Having the Merino Kids sleepsack was just as key as it has always been, since Jack was an infant. The nights did get chilly so she was often under Bobby’s sleeping bag as well. She never once woke up cold though!
As for Jack, this camping thing has become old hat for him. It was easy, on the nights he wasn’t totally ready to go to sleep, to simply hand him one of his magazines and tell him to go to sleep when he was ready. This prevented the usual bouncing around the tent and he would eventually set it at his feet and fall asleep.
The kids took ridiculously long naps every day which meant that, we too, got in some much needed rest midday. These are so routine for our kiddos at home that we never had a problem getting them to sleep in the tent during the middle of the day. One key thing we do is play white noise on our cellphones. Both kids sleep with a sound machine at home, so hearing that noise is a good cue for them that it’s time to sleep.
For me, I struggle to sleep when it’s so noisy so I wear headphones with either quiet music or a well-known audiobook playing (like Harry Potter or Anne of Green Gables). Having a couple new audiobooks to keep me company during naptime was great too! We don’t feel comfortable leaving Rowan alone in the tent so a parent always has to be with her. I, personally, can’t sleep for 2-3 hours midday so after my brief siesta it’s nice to have something to occupy me.
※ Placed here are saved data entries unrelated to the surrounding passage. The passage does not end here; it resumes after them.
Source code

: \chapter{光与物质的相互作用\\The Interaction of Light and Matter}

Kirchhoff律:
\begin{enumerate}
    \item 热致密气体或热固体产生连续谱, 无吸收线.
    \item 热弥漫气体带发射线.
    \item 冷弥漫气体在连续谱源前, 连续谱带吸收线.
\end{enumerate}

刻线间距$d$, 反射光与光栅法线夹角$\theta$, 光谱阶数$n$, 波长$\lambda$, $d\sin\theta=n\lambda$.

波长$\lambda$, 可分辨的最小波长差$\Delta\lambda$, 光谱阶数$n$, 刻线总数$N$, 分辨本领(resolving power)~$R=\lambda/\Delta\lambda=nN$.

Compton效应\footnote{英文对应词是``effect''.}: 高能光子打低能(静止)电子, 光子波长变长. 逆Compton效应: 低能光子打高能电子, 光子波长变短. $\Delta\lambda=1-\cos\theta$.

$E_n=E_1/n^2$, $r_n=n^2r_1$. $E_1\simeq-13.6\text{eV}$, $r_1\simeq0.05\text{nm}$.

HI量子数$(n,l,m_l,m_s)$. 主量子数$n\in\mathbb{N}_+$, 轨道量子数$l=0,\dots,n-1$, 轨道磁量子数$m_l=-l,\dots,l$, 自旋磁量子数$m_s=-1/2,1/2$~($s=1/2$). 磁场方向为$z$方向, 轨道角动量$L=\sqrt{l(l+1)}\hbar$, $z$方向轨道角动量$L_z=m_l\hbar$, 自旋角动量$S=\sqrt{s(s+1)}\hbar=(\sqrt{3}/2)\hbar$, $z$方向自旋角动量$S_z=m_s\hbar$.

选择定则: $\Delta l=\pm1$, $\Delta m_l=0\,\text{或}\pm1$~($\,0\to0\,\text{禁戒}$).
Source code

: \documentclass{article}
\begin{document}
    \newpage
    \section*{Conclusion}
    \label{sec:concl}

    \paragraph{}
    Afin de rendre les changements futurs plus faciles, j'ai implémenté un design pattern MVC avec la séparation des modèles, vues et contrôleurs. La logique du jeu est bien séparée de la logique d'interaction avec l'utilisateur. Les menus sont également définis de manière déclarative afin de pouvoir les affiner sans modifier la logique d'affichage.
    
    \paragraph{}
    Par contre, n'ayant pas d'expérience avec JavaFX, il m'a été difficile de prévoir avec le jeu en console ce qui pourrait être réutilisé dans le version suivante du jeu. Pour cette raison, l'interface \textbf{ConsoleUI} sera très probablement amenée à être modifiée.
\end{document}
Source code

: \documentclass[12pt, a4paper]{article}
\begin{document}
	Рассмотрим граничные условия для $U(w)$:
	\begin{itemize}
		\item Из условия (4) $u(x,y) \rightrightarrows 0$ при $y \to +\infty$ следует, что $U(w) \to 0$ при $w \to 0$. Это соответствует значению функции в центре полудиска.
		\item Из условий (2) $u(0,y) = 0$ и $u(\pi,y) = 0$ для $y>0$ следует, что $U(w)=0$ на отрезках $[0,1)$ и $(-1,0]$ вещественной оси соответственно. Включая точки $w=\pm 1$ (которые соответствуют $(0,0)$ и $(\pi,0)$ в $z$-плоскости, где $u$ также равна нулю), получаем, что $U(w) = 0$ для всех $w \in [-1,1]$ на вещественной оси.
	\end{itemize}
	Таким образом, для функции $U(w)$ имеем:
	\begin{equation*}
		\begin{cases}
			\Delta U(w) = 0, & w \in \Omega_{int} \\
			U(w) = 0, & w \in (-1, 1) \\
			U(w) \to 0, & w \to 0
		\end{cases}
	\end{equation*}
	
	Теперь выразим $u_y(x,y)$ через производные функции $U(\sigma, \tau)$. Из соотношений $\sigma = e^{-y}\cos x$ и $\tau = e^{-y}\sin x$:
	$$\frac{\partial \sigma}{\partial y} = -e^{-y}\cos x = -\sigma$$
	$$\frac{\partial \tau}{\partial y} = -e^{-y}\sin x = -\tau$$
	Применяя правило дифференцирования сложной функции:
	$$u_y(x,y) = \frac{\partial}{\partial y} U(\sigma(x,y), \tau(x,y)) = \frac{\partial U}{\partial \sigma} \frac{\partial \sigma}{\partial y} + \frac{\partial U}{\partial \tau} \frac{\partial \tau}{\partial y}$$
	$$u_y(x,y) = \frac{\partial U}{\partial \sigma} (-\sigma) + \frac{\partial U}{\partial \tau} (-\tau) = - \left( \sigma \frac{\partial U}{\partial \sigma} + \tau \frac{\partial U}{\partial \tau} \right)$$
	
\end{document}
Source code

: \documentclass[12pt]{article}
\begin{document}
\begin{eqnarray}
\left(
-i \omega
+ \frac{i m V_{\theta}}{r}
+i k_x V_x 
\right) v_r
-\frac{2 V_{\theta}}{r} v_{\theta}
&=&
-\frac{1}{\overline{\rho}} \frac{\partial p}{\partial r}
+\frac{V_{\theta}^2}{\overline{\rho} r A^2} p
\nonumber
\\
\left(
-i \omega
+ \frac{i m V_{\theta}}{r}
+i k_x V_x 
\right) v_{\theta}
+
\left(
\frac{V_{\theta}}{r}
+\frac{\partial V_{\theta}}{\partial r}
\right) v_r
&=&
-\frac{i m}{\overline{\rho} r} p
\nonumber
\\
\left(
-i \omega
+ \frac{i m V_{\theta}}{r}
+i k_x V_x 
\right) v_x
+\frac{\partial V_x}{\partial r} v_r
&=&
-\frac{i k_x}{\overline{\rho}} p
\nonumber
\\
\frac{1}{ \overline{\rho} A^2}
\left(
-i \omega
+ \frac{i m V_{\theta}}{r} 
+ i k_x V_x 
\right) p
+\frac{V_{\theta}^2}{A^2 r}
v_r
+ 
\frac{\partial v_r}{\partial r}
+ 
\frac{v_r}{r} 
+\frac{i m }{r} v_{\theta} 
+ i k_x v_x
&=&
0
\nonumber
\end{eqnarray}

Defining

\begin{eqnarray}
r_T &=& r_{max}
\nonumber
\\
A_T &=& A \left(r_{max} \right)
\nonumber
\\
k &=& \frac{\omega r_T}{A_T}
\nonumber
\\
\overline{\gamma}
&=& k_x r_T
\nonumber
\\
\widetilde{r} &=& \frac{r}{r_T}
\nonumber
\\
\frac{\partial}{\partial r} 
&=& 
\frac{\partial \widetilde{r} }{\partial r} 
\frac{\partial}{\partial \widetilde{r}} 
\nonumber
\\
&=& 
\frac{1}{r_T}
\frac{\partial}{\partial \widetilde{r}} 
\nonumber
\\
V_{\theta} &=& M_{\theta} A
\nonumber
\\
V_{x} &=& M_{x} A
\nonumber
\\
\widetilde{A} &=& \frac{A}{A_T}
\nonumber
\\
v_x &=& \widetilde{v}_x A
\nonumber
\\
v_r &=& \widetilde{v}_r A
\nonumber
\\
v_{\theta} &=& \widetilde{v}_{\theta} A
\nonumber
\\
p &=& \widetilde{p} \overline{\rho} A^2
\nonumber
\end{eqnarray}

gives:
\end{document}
Every time we’ve done a BWCA trip we have basecamped and set forth on day trips. This time around was no different except one of the day trips we did was a short paddle to a hiking trail! The Palisades Trail is a half mile scramble to the top of one of three palisades on the lake that affords sweeping, breathtaking views of the area (we’ve included a map of the trail at the end of this post).
It is totally worth the effort of not only finding the trailhead (which is harder than it should be) but also the rocky, tree-filled, trail that takes explorers to the top.
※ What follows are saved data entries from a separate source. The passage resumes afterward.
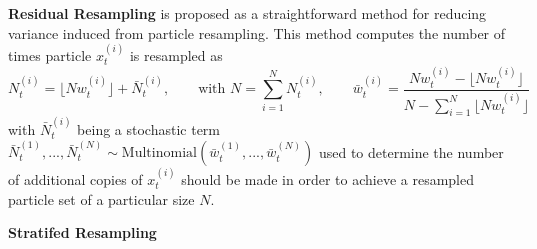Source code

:         \textbf{Residual Resampling} \cite{liu1998sequential,douc2005comparison, whitley1994genetic} is proposed as a straightforward method for reducing variance induced from particle resampling.  This method computes the number of times particle $x_t^{(i)}$ is resampled as
        \begin{equation*}
             N_t^{(i)} = \lfloor Nw_t^{(i)} \rfloor + \bar{N}_t^{(i)}, \qquad \text{with } N = \sum_{i=1}^N N_t^{(i)}, \qquad \bar{w}_t^{(i)} = \frac{Nw_t^{(i)} - \lfloor Nw_t^{(i)} \rfloor}{N - \sum_{i=1}^N \lfloor Nw_t^{(i)} \rfloor}
            \label{eqn:residual_resampling}
        \end{equation*}	
        with $\bar{N}_t^{(i)}$ being a stochastic term $\bar{N}_t^{(1)}, ..., \bar{N}_t^{(N)} \sim \text{Multinomial}(\bar{w}_t^{(1)}, ..., \bar{w}_t^{(N)}) $ used to determine the number of additional copies of $x_t^{(i)}$ should be made in order to achieve a resampled particle set of a particular size $N$. 

        \textbf{Stratifed Resampling}
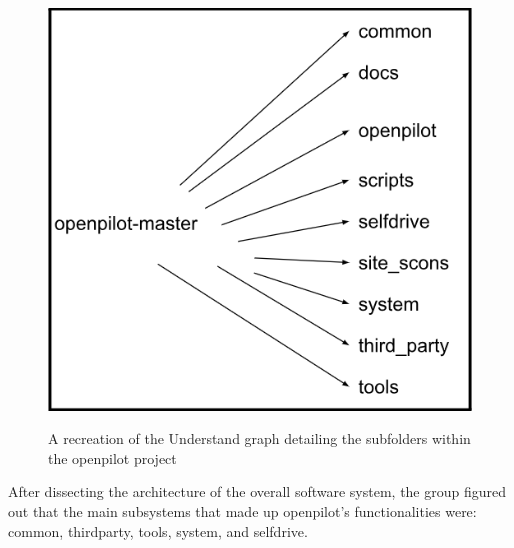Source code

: \documentclass[12pt]{article}
\begin{document}
    \begin{figure}[H]
        \centering
        \includegraphics[scale=0.75]{openpilot architecture.png}\\
        \caption{A recreation of the Understand graph detailing the subfolders within the openpilot project}
        \label{fig:enter-label}
    \end{figure}

After dissecting the architecture of the overall software system, the group figured out that the main subsystems that made up openpilot's functionalities were: common, third\textunderscore party, tools, system, and selfdrive.
\vspace{10pt}
\end{document}
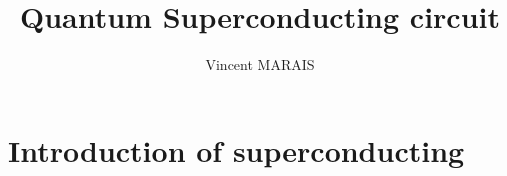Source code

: \documentclass[12pt,a4paper]{article}
\title{Quantum Superconducting circuit}
\author{\textup{Vincent MARAIS}}
\begin{document}
	
	
	\tableofcontents


\newpage
\section{Introduction of superconducting}

\newpage




\end{document}
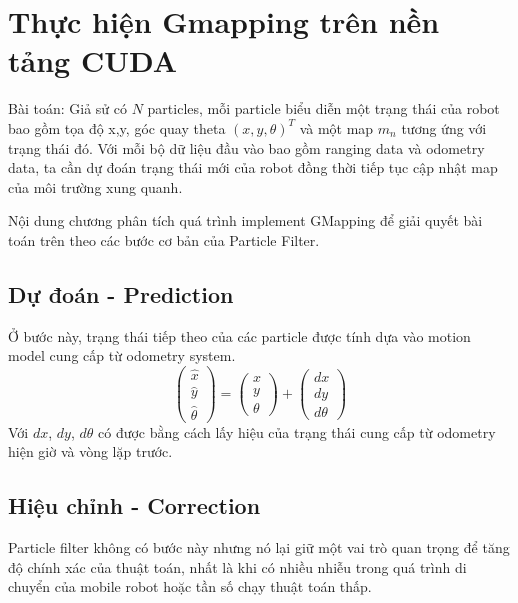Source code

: \documentclass[../../main.tex]{subfiles}
\begin{document}
\graphicspath{{img/}{05_software/img/}}

\chapter{Thực hiện Gmapping trên nền tảng CUDA}


Bài toán: Giả sử có $N$ particles, mỗi particle biểu diễn một trạng thái của robot bao gồm tọa độ x,y, góc quay theta $(x, y, \theta)^T$ và một map $m_n$ tương ứng với trạng thái đó. Với mỗi bộ dữ liệu đầu vào bao gồm ranging data và odometry data, ta cần dự đoán trạng thái mới của robot đồng thời tiếp tục cập nhật map của môi trường xung quanh.

Nội dung chương phân tích quá trình implement GMapping để giải quyết bài toán trên theo các bước cơ bản của Particle Filter.

\section{Dự đoán - Prediction}
Ở bước này, trạng thái tiếp theo của các particle được tính dựa vào motion model cung cấp từ odometry system. 
\begin{equation}
    \begin{pmatrix}
        \hat{x} \\ \hat{y} \\ \hat{\theta}
    \end{pmatrix}
    = 
    \begin{pmatrix}
        x \\ y \\ \theta
    \end{pmatrix}
    + 
    \begin{pmatrix}
        dx \\ dy \\ d\theta
    \end{pmatrix}
\end{equation}
Với $dx$, $dy$, $d\theta$ có được bằng cách lấy hiệu của trạng thái cung cấp từ odometry hiện giờ và vòng lặp trước.

\section{Hiệu chỉnh - Correction}
Particle filter không có bước này nhưng nó lại giữ một vai trò quan trọng để tăng độ chính xác của thuật toán, nhất là khi có nhiều nhiễu trong quá trình di chuyển của mobile robot hoặc tần số  chạy thuật toán thấp.
\end{document}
Jack was insistent on walking the whole thing by himself despite a scary fall and tricky footing. He did it! On the way down he got pretty stressed out and asked for a time out to collect himself. After that he was, once again, happy as a clam and ready and willing to ask for help when he needed it.
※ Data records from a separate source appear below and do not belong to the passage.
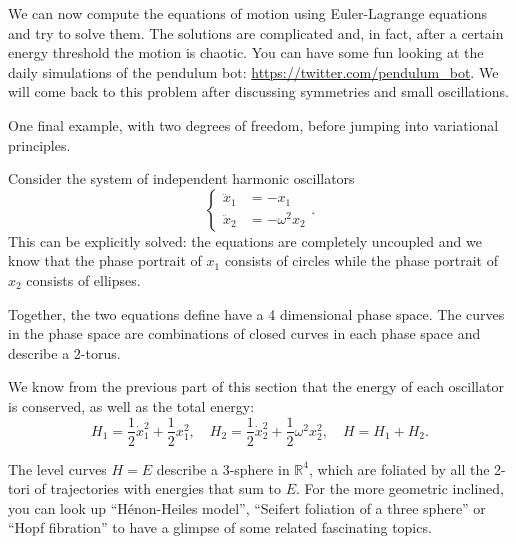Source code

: \documentclass[english,fontsize=11pt,paper=a5,oneside]{scrbook}
\theoremstyle{definition}
\newenvironment{example}
  {\pushQED{\qed}\renewcommand{\qedsymbol}{$\lozenge$}\examplex}
  {\popQED\endexamplex}
\begin{document}
\begin{example}[Double pendulum]
    We can now compute the equations of motion using Euler-Lagrange equations and try to solve them.
    The solutions are complicated and, in fact, after a certain energy threshold the motion is chaotic.
    You can have some fun looking at the daily simulations of the pendulum bot: \url{https://twitter.com/pendulum_bot}. 
    We will come back to this problem after discussing symmetries and small oscillations.
\end{example}

One final example, with two degrees of freedom, before jumping into variational principles.

\begin{example}[Lissajous Figures]\label{exa:lissajous}
Consider the system of independent harmonic oscillators
\begin{equation}
    \left\lbrace
    \begin{aligned}
        \ddot x_1 &= -x_1\\
        \ddot x_2 &= -\omega^2 x_2
    \end{aligned}
    \right..
\end{equation}
This can be explicitly solved: the equations are completely uncoupled and we know that the phase portrait of $x_1$ consists of circles while the phase portrait of $x_2$ consists of ellipses.

Together, the two equations define have a 4 dimensional phase space. The curves in the phase space are combinations of closed curves in each phase space and describe a 2-torus.

We know from the previous part of this section that the energy of each oscillator is conserved, as well as the total energy:
\begin{equation}
    H_1 = \frac12\dot x_1^2 + \frac12 x_1^2, \quad
    H_2 = \frac12\dot x_2^2 + \frac12 \omega^2 x_2^2, \quad
    H = H_1 + H_2.
\end{equation}

The level curves $H=E$ describe a 3-sphere in $\mathbb{R}^4$, which are foliated by all the 2-tori of trajectories with energies that sum to $E$. For the more geometric inclined, you can look up ``H\'enon-Heiles model'', ``Seifert foliation of a three sphere'' or ``Hopf fibration'' to have a glimpse of some related fascinating topics.


\end{example}
\end{document}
Every trip there are always a few pieces of gear that stick out as the hot topic of a trip. We sit around, marveling at this piece of camping ingenuity and thanking our lucky stars that we have it along on the trip. This trip, it was our new Platypus Gravityworks water filter. On our last trip we had an old handpump MSR ceramic filter that works great but takes tons of effort. With 6 people in camp and lots of fresh, clean water being needed, having this thing was so wonderful and easy. We kept imagining how much time would’ve been wasted filtering with our old one had we not had the foresight to make our lives waaaayyy easier with this beauty!
Having our breathable Lillebaby soft structured carrier along was great for having Rowan in around camp when nobody was available to sit with her. It was also great for the two day hikes we did while there.
The Final Day
Our last moments in the BWCA are generally tantrum filled, as Jack screams and cries as clean clothes are forced on his dirt-encrusted body while his beloved “new” (canoe) is tied to the roof of our truck. It’s a time of sadness as another adventure comes to an end. It’s a time of joy that we all made it out safely. It’s a time of realizing just how seriously bad we all smell. And it’s a time for celebration. Before leaving home I froze bottles of water and gatorade and hid them as a surprise treat under the backseat of our truck for all to enjoy as we reveled in the success of our trip.
This was by far our greatest trip to date in the BWCA and we can’t wait to glide our canoe through this pristine area next month. This trip gave me a boost in confidence as we prepare to set forth on what is to be the longest most difficult trek we’ve ever embarked on.